There is not a man who lives that does not sin. The process of conversion and healing occurs in acknowledging that one is a sinner in need of repentance and the mercy of God. This is the call of every baptized Christian.

 

The monk's life is a deepening if his baptismal calling. Perfection is in Christ our God; the Christian, the monk is called to strip away all that separates him from the Divine Master. 

 

The Rule of St. Benedict governs the monastic life in Western Orthodoxy. The Rule of St. Benedict is one of the oldest Rules of Life in Western monasticism; St. Benedict is considered the "Father of Western Monasticism." The Rule of St.
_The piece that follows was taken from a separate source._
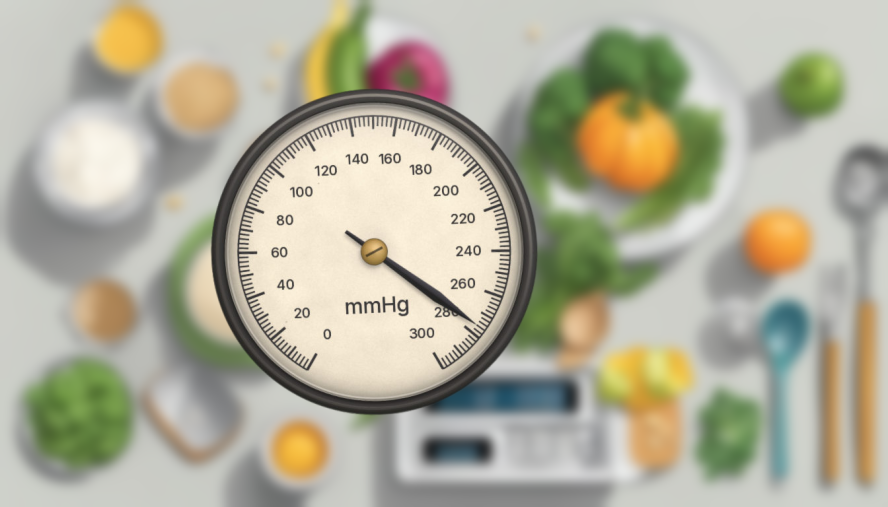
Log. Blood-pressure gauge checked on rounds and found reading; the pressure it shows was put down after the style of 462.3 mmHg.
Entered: 276 mmHg
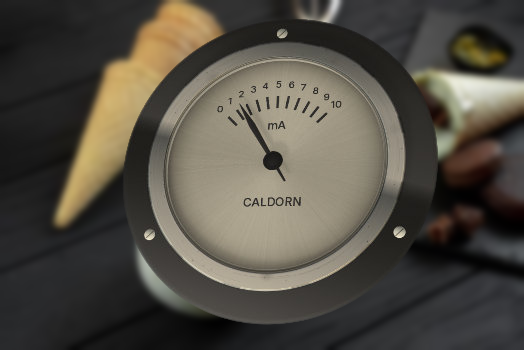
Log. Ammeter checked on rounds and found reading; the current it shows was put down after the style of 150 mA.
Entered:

Benedict governs the lives of the monastics and laity who seek to grow in holiness in the Christian life.

 

As monks we strive to follow after the example Christ the Good Shepherd. The power of divine love and mercy, as exemplified by our Lord, far surpasses any sins that we have committed in our lives.

 

The monk, following the example of Jesus the Good Shepherd, seeks out the lost sheep, those ostracized by the world, the brokenhearted, etc., and shows them that Christ is the Lover of Mankind and the Divine Physician of our souls.

 

Our prayer life is centered on the Divine Liturgy, the Divine Office, Lectio Divina and other devotions particular to our charism.